# Passage to read
William Short  17:27
Would you say it was about 50-50, in support and then in opposition. 

John Boyko  17:33
It was different depending on what poll you look at in what year and in what region of the country, but the majority of Canadians, at one point, it was 68% were against the draft dodgers coming up. But as the war went on, we in Canada were getting not as much, but we were getting the same images on our television screens as the Americans were getting on theirs, and as more and more Canadians began to see the horrors of the war and the futility of the war, then those numbers of accepting those draft dodgers changed.

Willa Seidenberg  18:14
That leads me to wanting to ask you about the Canadian government and how its policies changed over the course of the war.

John Boyko  18:23
Well, actually, it didn’t change a whole lot before Pierre Trudeau. The Prime Minister was a guy named Lester Pearson. Lester Pearson won the Nobel Peace Prize for taking to the UN the solution to the Suez Crisis in 1957. So he was very much a man who believed that peace was not only something to which we should aspire, but it was possible if reasonable people got in a room and talked reasonably. But that said he supported the economic advantage that Canada was having the weaponry and everything else that was being sold to the Americans to be shipped. He spoke against the war only one time, blatantly.  In 1965 he was offered a an award of some type in Temple University in Philadelphia. And so he went down and he made a speech, and in that speech, he praised President Johnson for fighting against communists, because we were a part of NORAD. We still are. We’re part of NATO. Still are. Part of the UN. Still are. So Canada was involved with these multinational organizations trying to further the cause of peace and prosperity in the world. But he said, I do not support Johnson’s bombing of civilians, the mining of harbors. The killing of innocent civilians is never a road to a peaceful solution to any conflict. By the time he left the stage, there was already a phone call waiting for him, and he was invited to lunch the next day at Camp David. At lunch, he sat there while President Johnson sat at the end of the table screaming, dropping F bombs into the phone at [Robert] McNamara, the Secretary of State. At the end of it, he pointed at Pearson and said, Come with me. They went out onto a patio outside. Johnson grabbed our prime minister by the lapels, pushed him against the wall, and said, I read your speech. Not only was that speech bullshit, but you said it in America. How dare you come, and he lifted him off the ground, come and piss on my parade, dropped him and left the room. I think we could say that was a low point in Canadian-American relations.

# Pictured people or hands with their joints
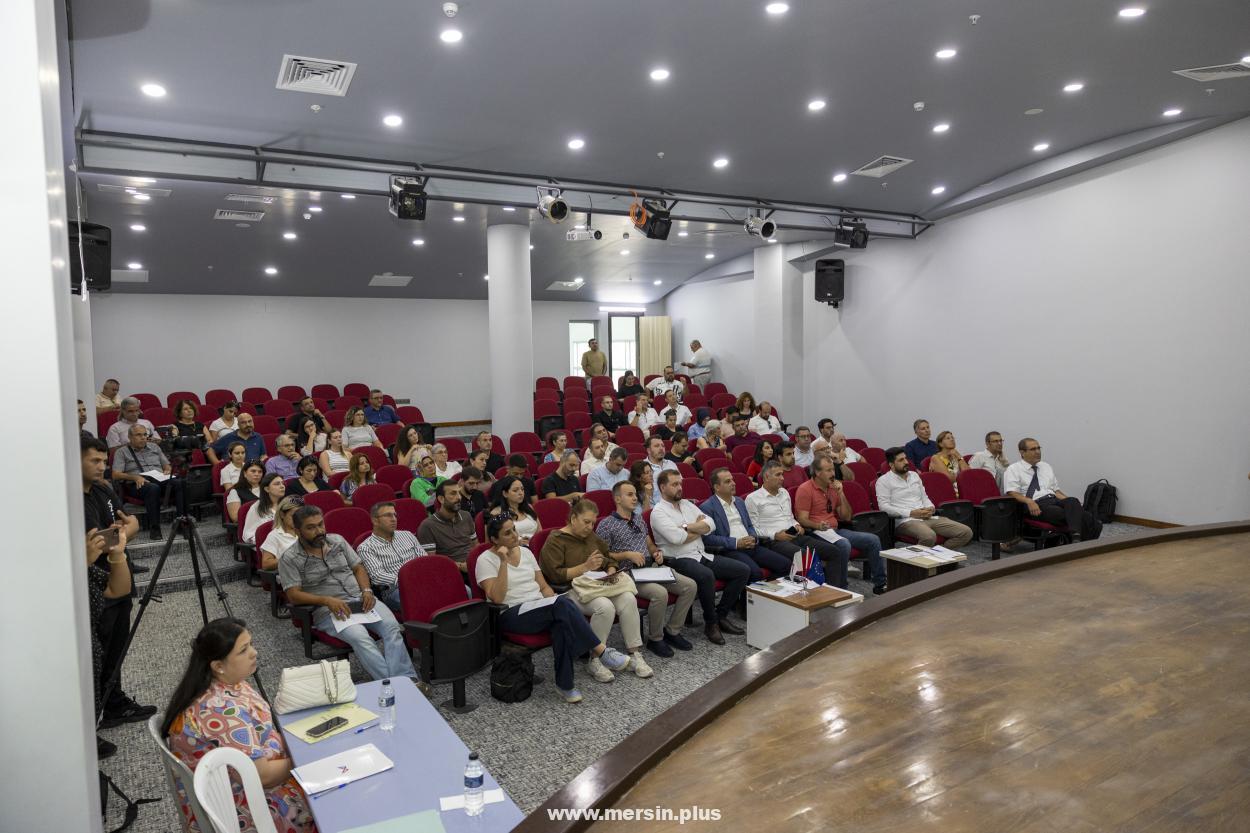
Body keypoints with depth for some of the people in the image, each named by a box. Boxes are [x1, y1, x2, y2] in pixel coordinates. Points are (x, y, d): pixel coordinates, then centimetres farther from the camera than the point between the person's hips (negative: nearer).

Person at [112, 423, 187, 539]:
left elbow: (167, 465, 27)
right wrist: (135, 477, -16)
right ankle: (154, 528, -40)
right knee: (153, 488, -41)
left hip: (161, 481, 3)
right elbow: (116, 475, 1)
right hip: (138, 484, -3)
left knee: (180, 483, -31)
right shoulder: (122, 452, 14)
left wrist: (167, 471, 2)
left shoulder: (154, 447, 27)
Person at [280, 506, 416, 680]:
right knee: (359, 636, -34)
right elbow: (294, 595, -7)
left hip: (361, 599, 4)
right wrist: (327, 600, -21)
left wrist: (367, 590, -3)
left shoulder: (338, 541, 14)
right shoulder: (290, 559, 1)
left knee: (392, 626, -25)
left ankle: (407, 679, -36)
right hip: (328, 609, -4)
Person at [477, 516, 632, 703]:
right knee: (562, 603, -32)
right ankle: (601, 651, -24)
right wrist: (503, 562, -21)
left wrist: (556, 605, -5)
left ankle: (564, 683, -26)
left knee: (563, 621, -32)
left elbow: (544, 586, 15)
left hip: (541, 609, 6)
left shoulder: (525, 552, 14)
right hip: (511, 615, -6)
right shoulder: (486, 560, -4)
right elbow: (497, 598, -16)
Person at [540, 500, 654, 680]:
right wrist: (585, 567, -18)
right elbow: (555, 575, -13)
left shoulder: (591, 536, 20)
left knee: (629, 599, -24)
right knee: (605, 606, -35)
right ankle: (595, 661, -20)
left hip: (600, 584, 6)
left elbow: (609, 559, 26)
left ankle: (634, 654, -17)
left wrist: (611, 571, 3)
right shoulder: (555, 540, -2)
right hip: (572, 589, -6)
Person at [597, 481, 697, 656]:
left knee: (690, 586, -9)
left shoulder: (639, 519, 22)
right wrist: (627, 554, -15)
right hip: (628, 573, -7)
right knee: (660, 593, -34)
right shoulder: (606, 525, -2)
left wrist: (657, 552, 5)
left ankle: (672, 631, 4)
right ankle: (655, 639, -10)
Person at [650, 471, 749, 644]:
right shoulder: (658, 512, -4)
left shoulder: (687, 504, 18)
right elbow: (676, 538, -19)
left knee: (743, 570, -3)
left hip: (702, 555, 8)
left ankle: (721, 615, 5)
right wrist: (700, 527, -2)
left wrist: (687, 527, -11)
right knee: (706, 576, -37)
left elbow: (710, 524, 5)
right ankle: (711, 623, -14)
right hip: (679, 560, -8)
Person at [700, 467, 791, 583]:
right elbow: (708, 538, -11)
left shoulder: (739, 501, 20)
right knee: (755, 572, -33)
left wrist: (754, 539, 1)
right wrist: (736, 543, -14)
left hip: (750, 546, 7)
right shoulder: (707, 507, -4)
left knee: (785, 564, -9)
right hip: (729, 550, -7)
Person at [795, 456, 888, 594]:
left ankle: (880, 583, 6)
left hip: (835, 530, 8)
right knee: (844, 544, -36)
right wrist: (818, 525, -34)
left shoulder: (833, 488, 16)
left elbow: (846, 517, 14)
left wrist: (841, 494, 2)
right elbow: (802, 520, -13)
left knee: (873, 540, -4)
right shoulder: (805, 490, -6)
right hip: (815, 532, -8)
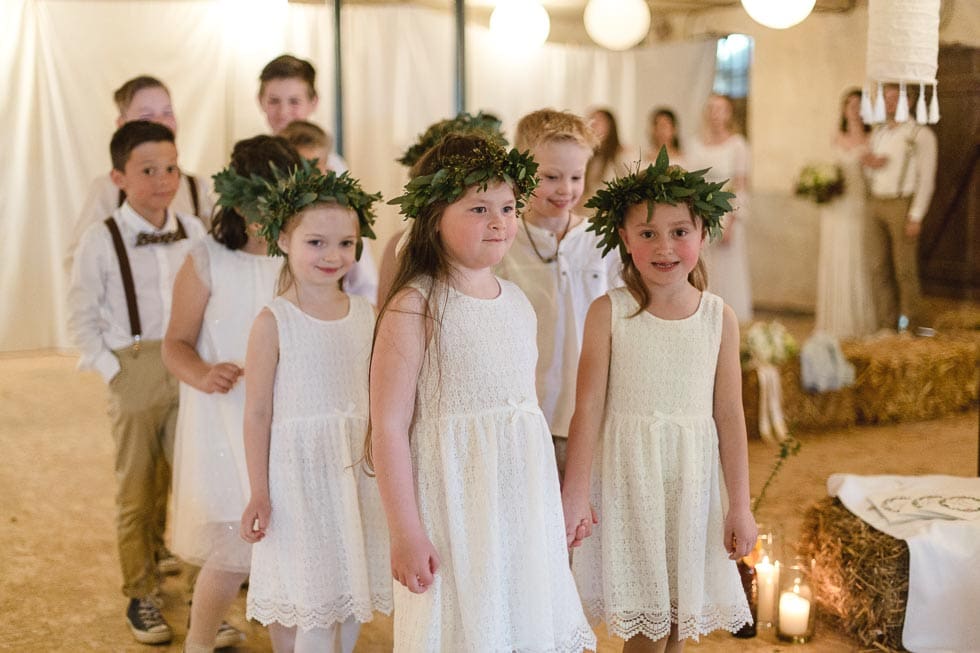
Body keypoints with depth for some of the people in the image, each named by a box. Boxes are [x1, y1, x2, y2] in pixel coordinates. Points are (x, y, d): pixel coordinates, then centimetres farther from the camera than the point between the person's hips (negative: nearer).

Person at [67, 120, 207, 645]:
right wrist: (111, 370, -10)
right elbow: (82, 318, -4)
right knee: (138, 489, 7)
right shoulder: (101, 240, -7)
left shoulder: (194, 231, 4)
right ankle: (141, 596, 21)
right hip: (135, 371, -3)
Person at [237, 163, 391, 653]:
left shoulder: (366, 315, 3)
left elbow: (375, 401, 10)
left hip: (357, 469, 4)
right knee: (306, 599, 1)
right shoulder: (274, 322, -10)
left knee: (348, 594, 13)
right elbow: (258, 413, -8)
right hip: (298, 469, -4)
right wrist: (259, 494, -8)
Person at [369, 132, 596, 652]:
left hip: (522, 501, 6)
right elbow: (389, 428, -14)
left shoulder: (516, 302, 7)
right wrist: (405, 532, -15)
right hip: (452, 506, -6)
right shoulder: (415, 307, -13)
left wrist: (554, 503, 19)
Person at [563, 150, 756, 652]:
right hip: (628, 477, -2)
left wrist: (740, 507, 4)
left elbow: (728, 416, 2)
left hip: (693, 479, 2)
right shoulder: (608, 313, -6)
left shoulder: (719, 318, 0)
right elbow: (589, 407, -6)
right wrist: (574, 494, -8)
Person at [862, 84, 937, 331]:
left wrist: (916, 216, -15)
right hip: (874, 205, 6)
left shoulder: (921, 134, -3)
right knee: (879, 269, 4)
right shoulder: (877, 133, 16)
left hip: (902, 206, -6)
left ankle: (912, 327, 6)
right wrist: (868, 163, 0)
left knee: (905, 271, -3)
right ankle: (887, 326, 10)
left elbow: (926, 178, -8)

# What you will do
(1) Copy the passage from the interview on Canada and the Vietnam War word for word, from "John Boyko  17:33" up to and including "of the war.".
(2) Continue the interview on Canada and the Vietnam War, starting right after its last sentence.
You won't need the items.

# Responses to the tasks
(1)
John Boyko  17:33
It was different depending on what poll you look at in what year and in what region of the country, but the majority of Canadians, at one point, it was 68% were against the draft dodgers coming up. But as the war went on, we in Canada were getting not as much, but we were getting the same images on our television screens as the Americans were getting on theirs, and as more and more Canadians began to see the horrors of the war and the futility of the war, then those numbers of accepting those draft dodgers changed.

Willa Seidenberg  18:14
That leads me to wanting to ask you about the Canadian government and how its policies changed over the course of the war.

(2)
John Boyko  21:02
What did Pearson do after that? He didn’t do a whole lot. He was a peaceful man. He took it as he had just witnessed the full Johnson, if you’ve read anything about Lyndon Johnson, and when he returned, nothing changed. That is, we continued to accept draft dodgers north into Canada, people who were on our border patrol, those people were told that there is no law against draft dodgers coming forward if they have their draft card in their pocket. We’re not going to ask to see it. We’re not going to ask, Are you evading the draft? There was a point system that was developed in the late 1960s, like, Do you speak English or French? Have you got employment? Are you educated? Like the typical questions you would ask. If you made 50 points out of 100 you were in. None of those questions had anything to do with your thoughts on the war or draft dodgers or anything else. But the Border Patrol people were told, but use your discretion, even if they pass the 50 points. So most of the draft evaders were let in, but if they were a deserter, a number of these border patrol people asked that question, Are you a member of the American military? Yes, well, then wait a minute. That led to a whole bunch of other questions, and it became clear that deserters were being turned back. There was a number of York University students, York University’s in Toronto, and a number of the students got a real person. His name was John Heintzelman, and they made up fake ID and fake passport for John Heintzelman. Then they went to five border crossings, and they had way over the 50 points, and he got turned down all five times. Then they went back, and they were John Heintzelman, who was not a deserter. Exactly the same guy, but not a deserter. Five different border points, and he got let in all five times. So these York University students proved that while the Canadians did not have a law to keep deserters out by allowing the border agents to use their discretion, we were keeping deserters out.

Willa Seidenberg  23:24
A year later, in 1970, three deserters from California were turned over to immigration by a constable in the Royal Canadian Mounted Police. An immigration inspector named K. A. Smith took the three across the border and handed them over to military police. The judge assigned to investigate the incident concluded that the RCMP should have known that no one is, “subject to arrest in Canada for desertion from the U.S. Armed Forces.” A few months later, another deserter was recruited to try to catch K.A. Smith in the act of illegally denying entry. Mike Wong is one of the deserters we interviewed for A Matter of Conscience. He teamed up with a Canadian law student.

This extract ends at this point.